With inflation at a record high across the euro zone, the ECB has been raising interest rates quickly on concerns that it gets embedded in expectations, perpetuating rapid price growth in a hard-to-break cycle that could force it to tighten policy even more.
These fears appear to be substantiated by the study which showed that perception of food inflation matters the most and women tended to adjust their expectations disproportionately.
“A one-percentage-point increase in perceived food inflation will raise women’s short-term — one-year ahead — inflation expectations by 0.40 percentage points,” the study, published as an ECB blog post, showed.
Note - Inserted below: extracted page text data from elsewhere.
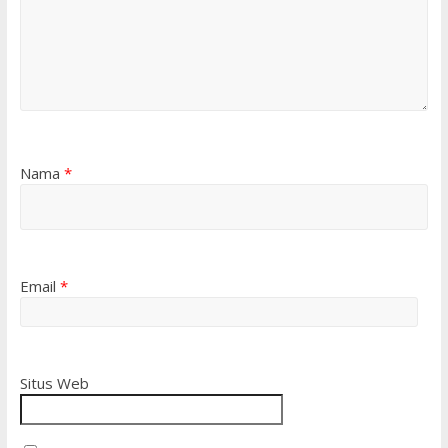
Nama
*
Email
*
Situs Web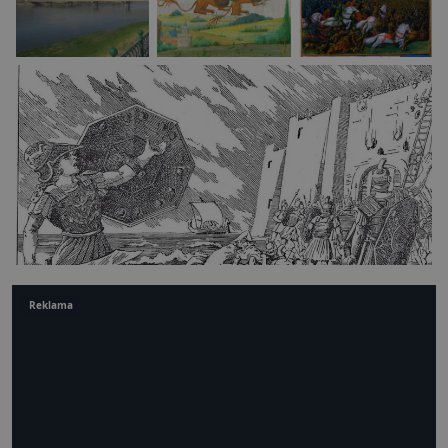
Reklama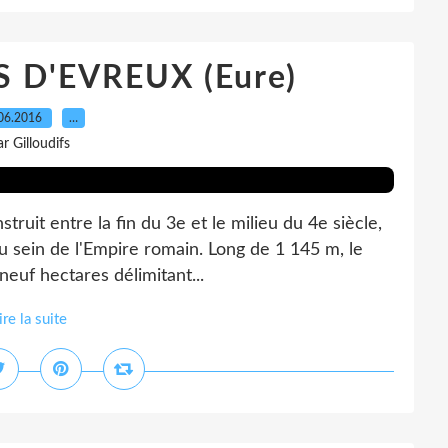
 D'EVREUX (Eure)
06.2016
…
ar Gilloudifs
truit entre la fin du 3e et le milieu du 4e siècle,
au sein de l'Empire romain. Long de 1 145 m, le
euf hectares délimitant...
ire la suite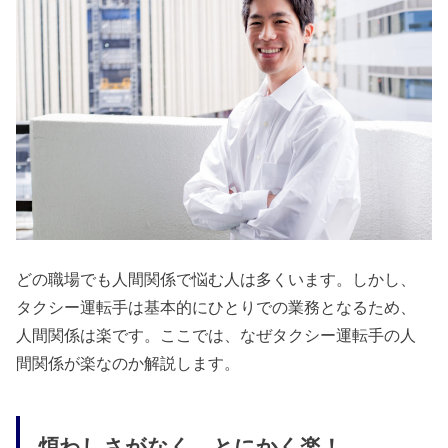
どの職場でも人間関係で悩む人は多くいます。しかし、
タクシー運転手は基本的にひとりでの業務となるため、
人間関係は楽です。ここでは、なぜタクシー運転手の人
間関係が楽なのか解説します。
煩わしさがなく、とにかく楽！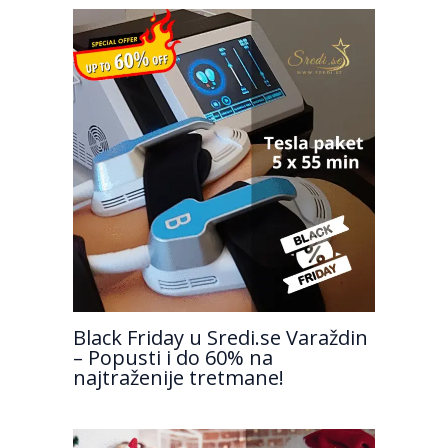
Black Friday u Sredi.se Varaždin
– Popusti i do 60% na
najtraženije tretmane!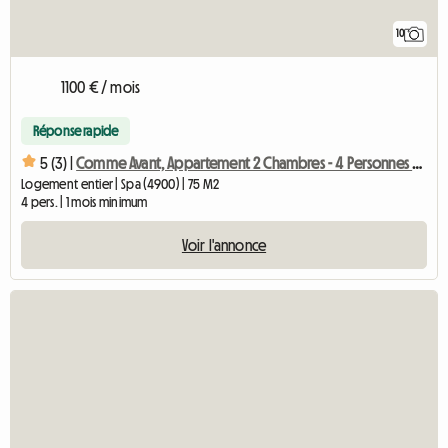
10
1100 € / mois
Réponse rapide
5 (3) |
Comme Avant, Appartement 2 Chambres - 4 Personnes Au Cœur De
Logement entier | Spa (4900) | 75 M2
4 pers. | 1 mois minimum
Voir l'annonce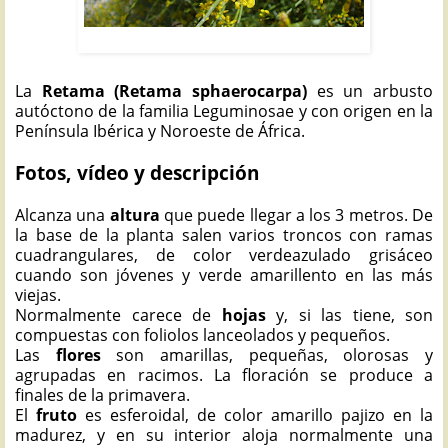
RETAMA: Retama sphaerocarpa
La
Retama (Retama sphaerocarpa)
es un arbusto
autóctono de la familia Leguminosae y con origen en la
Península Ibérica y Noroeste de África.
Fotos, vídeo y descripción
A
lcanza una
altura
que puede llegar a los 3 metros. De
la base de la planta salen varios troncos con ramas
cuadrangulares, de color verdeazulado grisáceo
cuando son jóvenes y verde amarillento en las más
viejas.
Normalmente carece de
hojas
y, si las tiene, son
compuestas con foliolos lanceolados y pequeños.
Las
flores
son amarillas, pequeñas, olorosas y
agrupadas en racimos. La floración se produce a
finales de la primavera.
El
fruto
es esferoidal, de color amarillo pajizo en la
madurez, y en su interior aloja normalmente una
“By contrast, the impact on men’s expectations is 0.26 percentage points,” the study said. “In reality, the share of food, beverages and tobacco in the price index is actually only 21 percent.”
Food price inflation was more than 10 percent in August compared to levels below 2 percent a year ago and was the biggest driver of overall inflation on a monthly basis.
Headline inflation could peak around 10 percent near the turn of the year and the ECB is trying to bring it down to 2 percent but its projections show price growth still above this target in 2024, justifying rate hikes at every remaining policy meeting this year.
The gap in expectations between the genders is so big that women see overall inflation a full percentage point higher as they tend to place more emphasis on perceived inflation.
This gap is particularly wide in the 34 to 49 age group and does not appear to exist below the age of 34, indicating that this is a target group the ECB needs to address in its communication, the study argued.